The resulting wine is typically light-bodied, with high levels of acidity and the crisp, refreshing flavors of citrus and green apple.

Wine Regions

Riesling is a versatile wine which can be grown in cold and warm climates, this has made the riesling grape popular among farmers and winemakers around the world. As of 2015, Riesling was the most grown grape variety in Germany with 23,596 hectares (58,310 acres) of vineyards.

Apart from Germany, the riesling grape variety is also grown in Austria, Slovenia, Serbia, Czech Republic, Slovakia, Luxembourg, northern Italy, Australia, New Zealand, Canada, South Africa, China, Crimea, and the United States (Washington, California, Michigan, and New York).

Pinot Grigio is produced in 22 countries around the world. In fact, the total area cultivated by this vine worldwide is about 115,000 hectares. The Veneto region in Italy is famous producing light and refreshing wines, while the Alsace region in France is produces a full-bodied Pinot Gris with a distinctive “oily” texture, which New World wine regions try to replicate.

Some of the other countries that produce this white wine variety includes Australia, Germany, Hungary, Italy, New Zealand, United States (Oregon, California, New Mexico, Idaho, Michigan, Ohio, Arizona, Virginia, New Jersey, Washington, Pennsylvania and New York).

Flavour Profile

Riesling is a sweeter white wine with high levels of acidity and fruity flavours of peach, apricot and melon.

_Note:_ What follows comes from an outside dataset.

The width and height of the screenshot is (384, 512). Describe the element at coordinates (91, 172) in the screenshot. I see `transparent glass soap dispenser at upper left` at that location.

Some Rieslings also exhibit pleasant floral notes which give the wine its complex and crisp taste.

The sweetness of Riesling depends on the region where it is produced. The wine is versatile, in that it can be dry, semi-dry, or sweet. Dryer Rieslings have a tart, citrusy taste, while sweeter Rieslings have a punchy fruit flavour profile.

Pinot Grigio is known for its characteristic light and refreshing taste, and low to medium acidity levels. Its flavour profile is a beautifully complex combination of pear, apple, honey, citrus, and peach. The wine can also have a tart taste with hints of lemon and lime.

The flavours exhibited by Pinot Grigio differs from region to region. Pinot Grigio from Italy is known for its floral and fruity flavors, whereas Pinot Grigio from Oregon has notes of apples, and stone fruit like apricot.

Food Pairings

Because of the perfect balance of acidity and residual sugar, Rieslings go well with a variety of foods. It can be paired with white fish or pork, and is one of the few wines that can pair well with the stronger flavours and spices of Thai and Chinese cuisine. Rieslings are also perfect companions to foods with high salt content as the wine provides a good balance.

As Pinot Grigio is a delicate, neutral wine, it pairs well with light, fresh and herby flavours. It is a perfect companion to summery dishes like salads, chicken and seafood, as well as light pasta dishes and risottos. It may not be able to handle heavy foods, so avoid pairing it with meaty and heavily creamy dishes. Pair your Pinot Grigio with airy cream-based dishes and vinaigrette dressings instead.

Riesling vs. Pinot Grigio – Which one’s better?

It goes without saying that the better wine depends on each person’s individual preferences, but there are certain factors like versatility which makes some wines have a slight edge over others. For cooking purposes, Pinot Grigio is better than Riesling as its dry and crisp taste elevates the subtle spices and herbs of your food. On the other hand, Riesling is too sweet to be used for cooking as the sugars in it can caramelize in the cooking process.

Both wines are great for tasting and can be served to guests at various events, However, it also depends on the food pairings. Pinot Grigio pairs well with most savory dishes, but Riesling’s sweetness could affect the taste of your food by making it too saccharine. This doesn’t mean that Riesling is a bad wine, it just has to be paired with heavier dishes which can handle its richness.

Overall, Pinot Grigio seems to have a slight edge over Riesling as it is more versatile than the latter.

Final Thoughts

To conclude, Riesling is a sweeter white wine which offers fruity flavours, is crisp and light-bodied with higher levels of acidity, while the Pinot Grigio is a full-bodied neutral white wine which can be fruity or tart, with low to medium acidity levels. While both are beautifully delicious wines, it depends on one’s personal taste and food preference to choose between them.